● **TO DO**: Retype each entry exactly as written, and keep the pictures out of the copy.

● **TASK DATA**:
=== Section Start ===
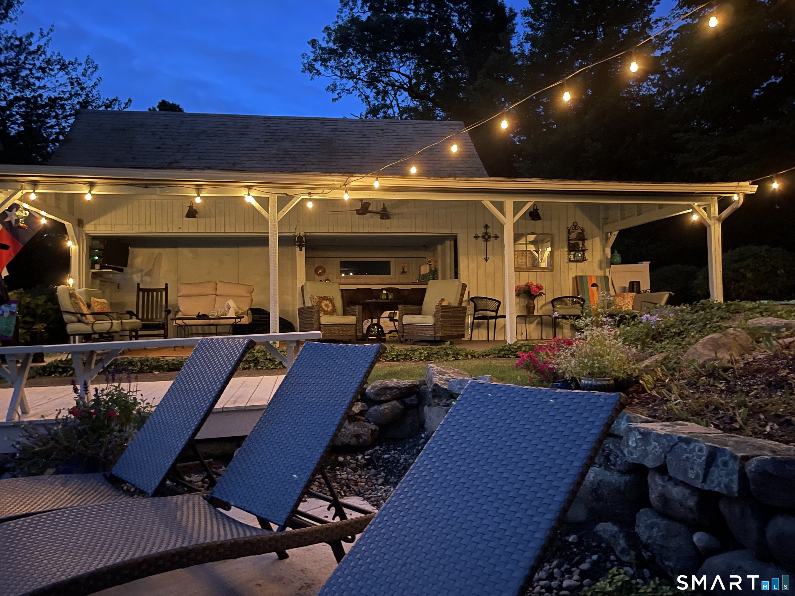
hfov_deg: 69.4
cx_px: 398
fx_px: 574
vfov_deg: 54.9
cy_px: 298
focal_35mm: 25
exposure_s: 1/9
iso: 1250
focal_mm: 5.1
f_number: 1.6
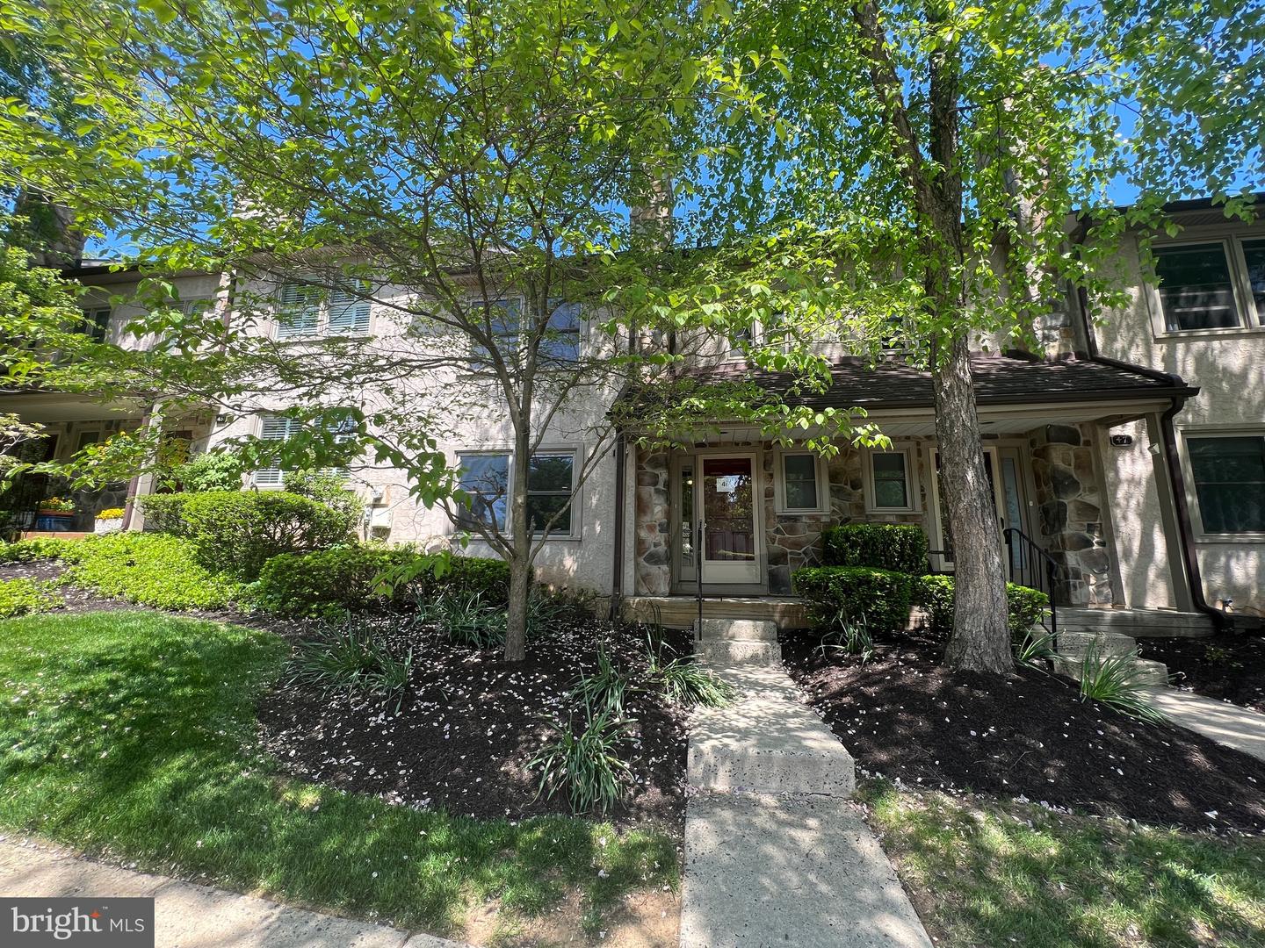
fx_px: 475
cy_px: 474
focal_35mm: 13
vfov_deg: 89.9
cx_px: 632
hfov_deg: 106.2
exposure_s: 1/304
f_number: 1.8
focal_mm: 1.57
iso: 32
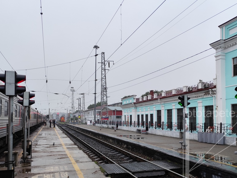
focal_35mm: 30
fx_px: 205
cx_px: 128
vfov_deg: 46.4
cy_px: 110
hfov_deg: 59.9
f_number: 1.65
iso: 320
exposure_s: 1/100
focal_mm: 6.19
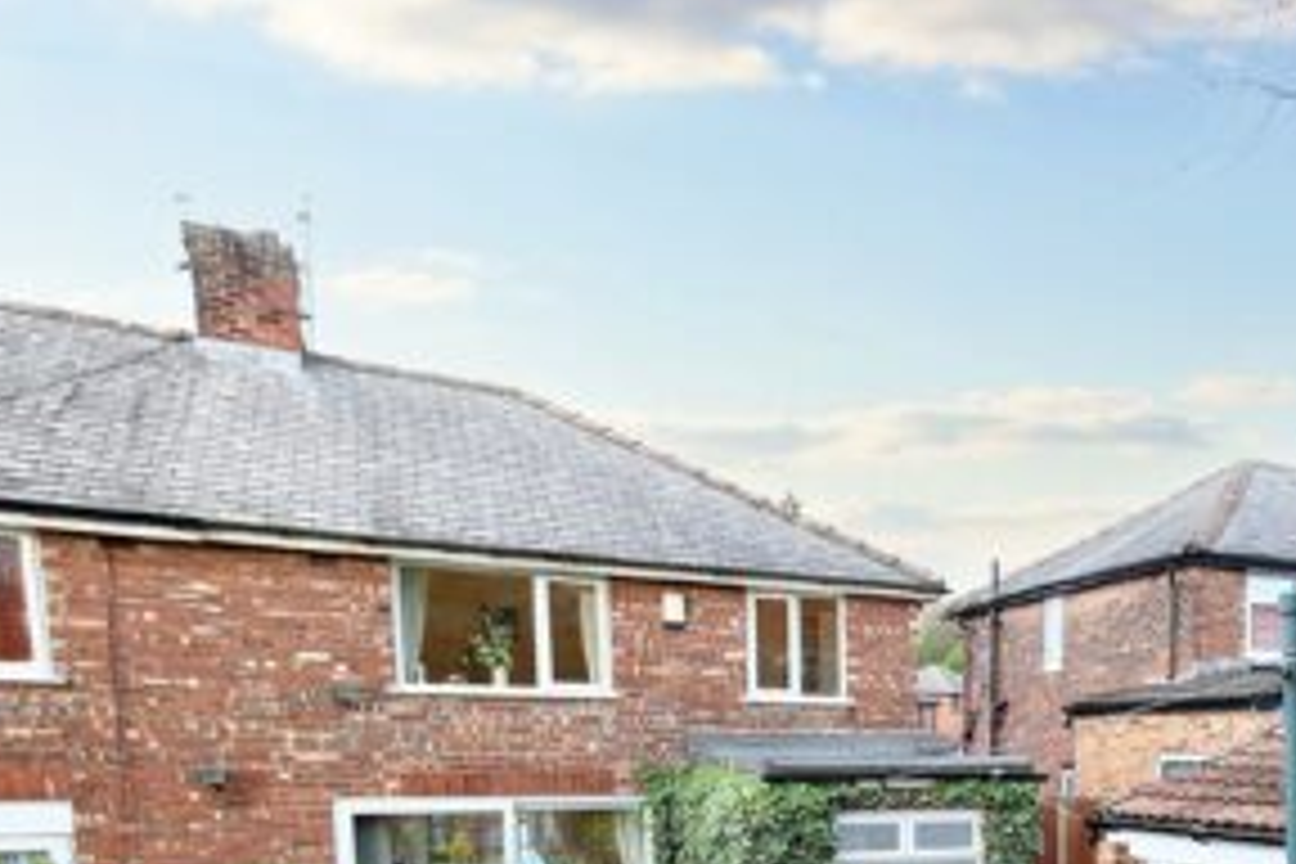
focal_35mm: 30
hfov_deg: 56.3
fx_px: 1080
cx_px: 1080
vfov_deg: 38.8
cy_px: 855
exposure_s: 1/100
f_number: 4
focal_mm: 10
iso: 200
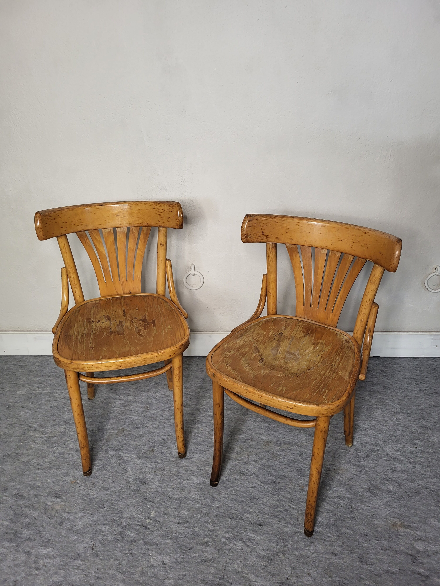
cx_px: 220
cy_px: 293
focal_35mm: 26
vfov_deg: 67.3
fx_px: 441
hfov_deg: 53.1
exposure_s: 1/48
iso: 200
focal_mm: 5.4
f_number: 1.8
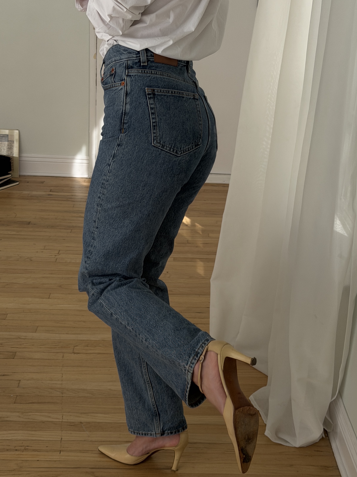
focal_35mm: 60
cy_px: 264
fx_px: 825
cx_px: 191
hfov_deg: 24.4
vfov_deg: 32.2
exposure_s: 1/1027
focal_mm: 6.76
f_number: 1.78
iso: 64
=== Section End ===
● **ANSWER TO THIS TASK**:
hfov_deg: 69.4
cx_px: 398
fx_px: 574
vfov_deg: 54.9
cy_px: 298
focal_35mm: 25
exposure_s: 1/9
iso: 1250
focal_mm: 5.1
f_number: 1.6
fx_px: 475
cy_px: 474
focal_35mm: 13
vfov_deg: 89.9
cx_px: 632
hfov_deg: 106.2
exposure_s: 1/304
f_number: 1.8
focal_mm: 1.57
iso: 32
focal_35mm: 30
fx_px: 205
cx_px: 128
vfov_deg: 46.4
cy_px: 110
hfov_deg: 59.9
f_number: 1.65
iso: 320
exposure_s: 1/100
focal_mm: 6.19
focal_35mm: 30
hfov_deg: 56.3
fx_px: 1080
cx_px: 1080
vfov_deg: 38.8
cy_px: 855
exposure_s: 1/100
f_number: 4
focal_mm: 10
iso: 200
cx_px: 220
cy_px: 293
focal_35mm: 26
vfov_deg: 67.3
fx_px: 441
hfov_deg: 53.1
exposure_s: 1/48
iso: 200
focal_mm: 5.4
f_number: 1.8
focal_35mm: 60
cy_px: 264
fx_px: 825
cx_px: 191
hfov_deg: 24.4
vfov_deg: 32.2
exposure_s: 1/1027
focal_mm: 6.76
f_number: 1.78
iso: 64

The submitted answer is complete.